Como é o seu dia a dia? Você dá assistência ainda ou fica só na administração? Como divide pesquisa, ensino, extensão, empreendedorismo e família?

Talvez não estaria atuando e nem feliz por continuar médico se não tivesse uma retaguarda digital e um time de colaboradores. Somos uns mil colaboradores, sem hierarquia. Por isso consigo dividir meu tempo. Faço cardiologia, faço cardiologia intervencionista, participo de pesquisa clínica, sento à mesa no conselho do complexo, então eu escuto sobre gestão. Consigo ser um médico muito mais feliz porque estou visitando outros silos.
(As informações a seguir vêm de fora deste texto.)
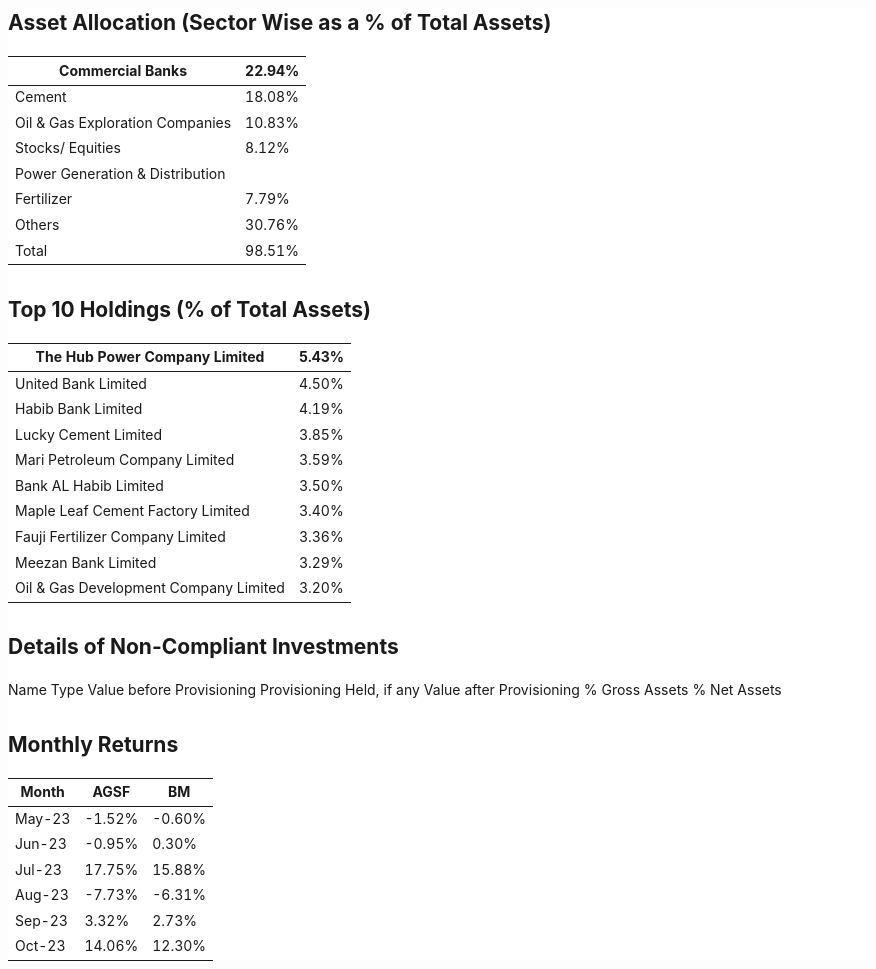 ## Asset Allocation (Sector Wise as a % of Total Assets)

| Commercial Banks                | 22.94% |
| ------------------------------- | ------ |
| Cement                          | 18.08% |
| Oil & Gas Exploration Companies | 10.83% |
| Stocks/ Equities                | 8.12%  |
| Power Generation & Distribution |        |
| Fertilizer                      | 7.79%  |
| Others                          | 30.76% |
| Total                           | 98.51% |

## Top 10 Holdings (% of Total Assets)

| The Hub Power Company Limited         | 5.43% |
| ------------------------------------- | ----- |
| United Bank Limited                   | 4.50% |
| Habib Bank Limited                    | 4.19% |
| Lucky Cement Limited                  | 3.85% |
| Mari Petroleum Company Limited        | 3.59% |
| Bank AL Habib Limited                 | 3.50% |
| Maple Leaf Cement Factory Limited     | 3.40% |
| Fauji Fertilizer Company Limited      | 3.36% |
| Meezan Bank Limited                   | 3.29% |
| Oil & Gas Development Company Limited | 3.20% |

## Details of Non-Compliant Investments

Name
Type
Value before Provisioning
Provisioning Held, if any
Value after Provisioning
% Gross Assets
% Net Assets

## Monthly Returns

| Month  | AGSF   | BM     |
| ------ | ------ | ------ |
| May-23 | -1.52% | -0.60% |
| Jun-23 | -0.95% | 0.30%  |
| Jul-23 | 17.75% | 15.88% |
| Aug-23 | -7.73% | -6.31% |
| Sep-23 | 3.32%  | 2.73%  |
| Oct-23 | 14.06% | 12.30% |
Outro dia estava num debate com uma colega que atua em Harvard, no Massachusetts General Hospital e ela (Fabiola Macruz) deu um conselho interessante. Perguntaram como ela administra a vida e ela disse que temos que ser híbridos. Então, o fato de ser híbrido me permite “andar” por esses ambientes com prazer. A grande questão é essa: se você tem prazer no que faz, entende cada peça que compõe o todo. Eu acredito que o cérebro e a mente humana se comportam integrados e conseguem entregar muito mais quando você faz essa multidisciplinaridade. Divido mais ou menos 20% do meu tempo para cada uma dessas atividades. Participo de reuniões riquíssimas em que você recebe e entrega informações para propulsão desse conhecimento, que não pode ser mais segmentado em silos. Ele tem que ser abrangente e conectado por esse tecido que a gente chama de tecido cósmico, porque é um tecido de informação que você não sabe de onde vem, mas contribui. Atuo em todas as áreas. Sou casado, tenho dois filhos (como casei tarde, tenho um filho de dez anos e uma filha de dois e não terceirizo meus filhos). Fim de semana não tenho ninguém pra ajudar: eu quem cuido, que fico com menino no colo, e é uma delícia ficar com menino no colo. Essa energia que você troca com a criança, o exemplo que você dá, o convívio que você tem com elas é muito projetado pra sua vida profissional e isto ajuda muito. Procuro entregar um modelo de saúde que atenda ao nosso filho, você entende a dor da sua mãe. Então, nossos receptores sensoriais são diversificados e essa diversificação faz parte da conquista da felicidade, e a conquista da felicidade é ter essa diversificação.

(Entrevista concedida para o médico Lorenzo Tomé, do Saúde Digital Podcast. Transcrita e editada por Serifa Comunicação).